* _Description of the task_:
From the first line to the last, copy the data below word for word.

* _Stored data_:

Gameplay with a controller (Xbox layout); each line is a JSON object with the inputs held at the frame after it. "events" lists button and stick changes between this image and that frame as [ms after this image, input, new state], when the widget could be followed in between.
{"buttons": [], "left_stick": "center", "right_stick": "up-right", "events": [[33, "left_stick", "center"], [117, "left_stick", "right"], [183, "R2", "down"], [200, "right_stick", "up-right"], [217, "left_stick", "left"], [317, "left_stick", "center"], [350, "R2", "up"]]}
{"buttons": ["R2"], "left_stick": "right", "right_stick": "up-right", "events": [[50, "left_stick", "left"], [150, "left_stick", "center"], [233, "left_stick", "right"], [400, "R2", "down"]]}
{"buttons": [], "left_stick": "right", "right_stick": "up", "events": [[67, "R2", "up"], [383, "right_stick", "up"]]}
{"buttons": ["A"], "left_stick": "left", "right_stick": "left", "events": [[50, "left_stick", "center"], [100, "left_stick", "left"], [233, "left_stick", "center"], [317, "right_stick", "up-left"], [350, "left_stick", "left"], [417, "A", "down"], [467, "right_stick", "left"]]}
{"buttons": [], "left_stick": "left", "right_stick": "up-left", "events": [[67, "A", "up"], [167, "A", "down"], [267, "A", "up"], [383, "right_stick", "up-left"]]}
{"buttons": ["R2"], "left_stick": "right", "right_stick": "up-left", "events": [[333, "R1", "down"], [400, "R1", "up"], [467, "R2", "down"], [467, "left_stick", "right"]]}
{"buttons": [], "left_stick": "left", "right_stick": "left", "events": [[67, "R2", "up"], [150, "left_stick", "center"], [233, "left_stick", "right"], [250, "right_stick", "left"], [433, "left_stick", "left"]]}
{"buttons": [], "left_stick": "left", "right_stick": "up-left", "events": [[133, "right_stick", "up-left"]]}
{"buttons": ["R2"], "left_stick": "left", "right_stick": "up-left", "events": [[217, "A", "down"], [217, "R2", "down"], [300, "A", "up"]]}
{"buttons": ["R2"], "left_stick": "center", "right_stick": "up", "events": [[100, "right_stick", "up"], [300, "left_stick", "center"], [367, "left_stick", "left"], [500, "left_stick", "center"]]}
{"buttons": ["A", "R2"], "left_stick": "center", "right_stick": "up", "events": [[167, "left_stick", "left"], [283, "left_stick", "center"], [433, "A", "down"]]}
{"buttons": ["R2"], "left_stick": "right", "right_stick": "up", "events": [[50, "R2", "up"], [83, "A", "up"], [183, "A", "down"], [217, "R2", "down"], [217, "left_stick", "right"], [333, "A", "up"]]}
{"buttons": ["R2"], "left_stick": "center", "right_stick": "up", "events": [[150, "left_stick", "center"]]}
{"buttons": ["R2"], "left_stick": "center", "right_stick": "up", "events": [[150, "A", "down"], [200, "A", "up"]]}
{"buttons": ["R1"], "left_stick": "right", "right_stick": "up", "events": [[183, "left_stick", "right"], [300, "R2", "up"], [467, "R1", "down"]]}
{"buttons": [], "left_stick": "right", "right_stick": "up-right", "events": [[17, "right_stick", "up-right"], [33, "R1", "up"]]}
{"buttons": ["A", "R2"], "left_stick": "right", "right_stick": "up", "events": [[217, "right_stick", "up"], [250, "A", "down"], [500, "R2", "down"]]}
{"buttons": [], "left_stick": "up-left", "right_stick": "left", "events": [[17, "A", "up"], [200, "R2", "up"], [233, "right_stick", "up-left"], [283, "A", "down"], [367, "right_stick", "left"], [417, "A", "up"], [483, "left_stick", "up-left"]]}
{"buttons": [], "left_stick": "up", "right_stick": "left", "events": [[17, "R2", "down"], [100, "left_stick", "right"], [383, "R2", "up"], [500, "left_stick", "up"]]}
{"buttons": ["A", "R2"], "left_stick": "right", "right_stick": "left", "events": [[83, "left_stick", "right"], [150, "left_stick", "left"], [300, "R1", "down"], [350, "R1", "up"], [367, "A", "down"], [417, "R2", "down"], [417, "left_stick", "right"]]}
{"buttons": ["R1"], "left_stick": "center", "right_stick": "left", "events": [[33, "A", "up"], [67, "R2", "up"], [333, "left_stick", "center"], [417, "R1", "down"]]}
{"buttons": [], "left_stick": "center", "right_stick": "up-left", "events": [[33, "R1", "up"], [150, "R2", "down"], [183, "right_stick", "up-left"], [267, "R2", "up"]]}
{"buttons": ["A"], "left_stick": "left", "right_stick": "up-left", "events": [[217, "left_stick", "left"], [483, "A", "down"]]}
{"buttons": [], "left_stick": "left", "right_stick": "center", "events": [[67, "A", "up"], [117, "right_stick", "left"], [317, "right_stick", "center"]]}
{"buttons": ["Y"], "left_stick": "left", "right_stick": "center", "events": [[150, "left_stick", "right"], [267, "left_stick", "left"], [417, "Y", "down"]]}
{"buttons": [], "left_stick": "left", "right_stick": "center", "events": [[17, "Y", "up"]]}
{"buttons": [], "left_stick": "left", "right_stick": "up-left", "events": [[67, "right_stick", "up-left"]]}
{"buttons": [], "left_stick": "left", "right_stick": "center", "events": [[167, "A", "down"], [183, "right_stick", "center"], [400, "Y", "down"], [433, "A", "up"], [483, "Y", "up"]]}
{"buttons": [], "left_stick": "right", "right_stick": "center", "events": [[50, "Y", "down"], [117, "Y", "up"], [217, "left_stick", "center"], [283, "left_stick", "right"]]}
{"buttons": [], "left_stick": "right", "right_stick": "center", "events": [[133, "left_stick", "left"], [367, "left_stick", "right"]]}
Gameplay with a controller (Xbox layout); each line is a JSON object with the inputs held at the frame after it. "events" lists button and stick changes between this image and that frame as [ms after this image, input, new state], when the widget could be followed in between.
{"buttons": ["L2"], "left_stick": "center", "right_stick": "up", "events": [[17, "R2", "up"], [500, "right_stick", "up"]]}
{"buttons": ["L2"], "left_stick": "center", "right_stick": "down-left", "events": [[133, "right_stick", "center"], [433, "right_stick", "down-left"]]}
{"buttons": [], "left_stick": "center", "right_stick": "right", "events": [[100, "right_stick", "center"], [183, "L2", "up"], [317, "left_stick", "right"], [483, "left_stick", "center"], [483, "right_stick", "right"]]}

* _Expected output_:
Gameplay with a controller (Xbox layout); each line is a JSON object with the inputs held at the frame after it. "events" lists button and stick changes between this image and that frame as [ms after this image, input, new state], when the widget could be followed in between.
{"buttons": [], "left_stick": "center", "right_stick": "up-right", "events": [[33, "left_stick", "center"], [117, "left_stick", "right"], [183, "R2", "down"], [200, "right_stick", "up-right"], [217, "left_stick", "left"], [317, "left_stick", "center"], [350, "R2", "up"]]}
{"buttons": ["R2"], "left_stick": "right", "right_stick": "up-right", "events": [[50, "left_stick", "left"], [150, "left_stick", "center"], [233, "left_stick", "right"], [400, "R2", "down"]]}
{"buttons": [], "left_stick": "right", "right_stick": "up", "events": [[67, "R2", "up"], [383, "right_stick", "up"]]}
{"buttons": ["A"], "left_stick": "left", "right_stick": "left", "events": [[50, "left_stick", "center"], [100, "left_stick", "left"], [233, "left_stick", "center"], [317, "right_stick", "up-left"], [350, "left_stick", "left"], [417, "A", "down"], [467, "right_stick", "left"]]}
{"buttons": [], "left_stick": "left", "right_stick": "up-left", "events": [[67, "A", "up"], [167, "A", "down"], [267, "A", "up"], [383, "right_stick", "up-left"]]}
{"buttons": ["R2"], "left_stick": "right", "right_stick": "up-left", "events": [[333, "R1", "down"], [400, "R1", "up"], [467, "R2", "down"], [467, "left_stick", "right"]]}
{"buttons": [], "left_stick": "left", "right_stick": "left", "events": [[67, "R2", "up"], [150, "left_stick", "center"], [233, "left_stick", "right"], [250, "right_stick", "left"], [433, "left_stick", "left"]]}
{"buttons": [], "left_stick": "left", "right_stick": "up-left", "events": [[133, "right_stick", "up-left"]]}
{"buttons": ["R2"], "left_stick": "left", "right_stick": "up-left", "events": [[217, "A", "down"], [217, "R2", "down"], [300, "A", "up"]]}
{"buttons": ["R2"], "left_stick": "center", "right_stick": "up", "events": [[100, "right_stick", "up"], [300, "left_stick", "center"], [367, "left_stick", "left"], [500, "left_stick", "center"]]}
{"buttons": ["A", "R2"], "left_stick": "center", "right_stick": "up", "events": [[167, "left_stick", "left"], [283, "left_stick", "center"], [433, "A", "down"]]}
{"buttons": ["R2"], "left_stick": "right", "right_stick": "up", "events": [[50, "R2", "up"], [83, "A", "up"], [183, "A", "down"], [217, "R2", "down"], [217, "left_stick", "right"], [333, "A", "up"]]}
{"buttons": ["R2"], "left_stick": "center", "right_stick": "up", "events": [[150, "left_stick", "center"]]}
{"buttons": ["R2"], "left_stick": "center", "right_stick": "up", "events": [[150, "A", "down"], [200, "A", "up"]]}
{"buttons": ["R1"], "left_stick": "right", "right_stick": "up", "events": [[183, "left_stick", "right"], [300, "R2", "up"], [467, "R1", "down"]]}
{"buttons": [], "left_stick": "right", "right_stick": "up-right", "events": [[17, "right_stick", "up-right"], [33, "R1", "up"]]}
{"buttons": ["A", "R2"], "left_stick": "right", "right_stick": "up", "events": [[217, "right_stick", "up"], [250, "A", "down"], [500, "R2", "down"]]}
{"buttons": [], "left_stick": "up-left", "right_stick": "left", "events": [[17, "A", "up"], [200, "R2", "up"], [233, "right_stick", "up-left"], [283, "A", "down"], [367, "right_stick", "left"], [417, "A", "up"], [483, "left_stick", "up-left"]]}
{"buttons": [], "left_stick": "up", "right_stick": "left", "events": [[17, "R2", "down"], [100, "left_stick", "right"], [383, "R2", "up"], [500, "left_stick", "up"]]}
{"buttons": ["A", "R2"], "left_stick": "right", "right_stick": "left", "events": [[83, "left_stick", "right"], [150, "left_stick", "left"], [300, "R1", "down"], [350, "R1", "up"], [367, "A", "down"], [417, "R2", "down"], [417, "left_stick", "right"]]}
{"buttons": ["R1"], "left_stick": "center", "right_stick": "left", "events": [[33, "A", "up"], [67, "R2", "up"], [333, "left_stick", "center"], [417, "R1", "down"]]}
{"buttons": [], "left_stick": "center", "right_stick": "up-left", "events": [[33, "R1", "up"], [150, "R2", "down"], [183, "right_stick", "up-left"], [267, "R2", "up"]]}
{"buttons": ["A"], "left_stick": "left", "right_stick": "up-left", "events": [[217, "left_stick", "left"], [483, "A", "down"]]}
{"buttons": [], "left_stick": "left", "right_stick": "center", "events": [[67, "A", "up"], [117, "right_stick", "left"], [317, "right_stick", "center"]]}
{"buttons": ["Y"], "left_stick": "left", "right_stick": "center", "events": [[150, "left_stick", "right"], [267, "left_stick", "left"], [417, "Y", "down"]]}
{"buttons": [], "left_stick": "left", "right_stick": "center", "events": [[17, "Y", "up"]]}
{"buttons": [], "left_stick": "left", "right_stick": "up-left", "events": [[67, "right_stick", "up-left"]]}
{"buttons": [], "left_stick": "left", "right_stick": "center", "events": [[167, "A", "down"], [183, "right_stick", "center"], [400, "Y", "down"], [433, "A", "up"], [483, "Y", "up"]]}
{"buttons": [], "left_stick": "right", "right_stick": "center", "events": [[50, "Y", "down"], [117, "Y", "up"], [217, "left_stick", "center"], [283, "left_stick", "right"]]}
{"buttons": [], "left_stick": "right", "right_stick": "center", "events": [[133, "left_stick", "left"], [367, "left_stick", "right"]]}
Gameplay with a controller (Xbox layout); each line is a JSON object with the inputs held at the frame after it. "events" lists button and stick changes between this image and that frame as [ms after this image, input, new state], when the widget could be followed in between.
{"buttons": ["L2"], "left_stick": "center", "right_stick": "up", "events": [[17, "R2", "up"], [500, "right_stick", "up"]]}
{"buttons": ["L2"], "left_stick": "center", "right_stick": "down-left", "events": [[133, "right_stick", "center"], [433, "right_stick", "down-left"]]}
{"buttons": [], "left_stick": "center", "right_stick": "right", "events": [[100, "right_stick", "center"], [183, "L2", "up"], [317, "left_stick", "right"], [483, "left_stick", "center"], [483, "right_stick", "right"]]}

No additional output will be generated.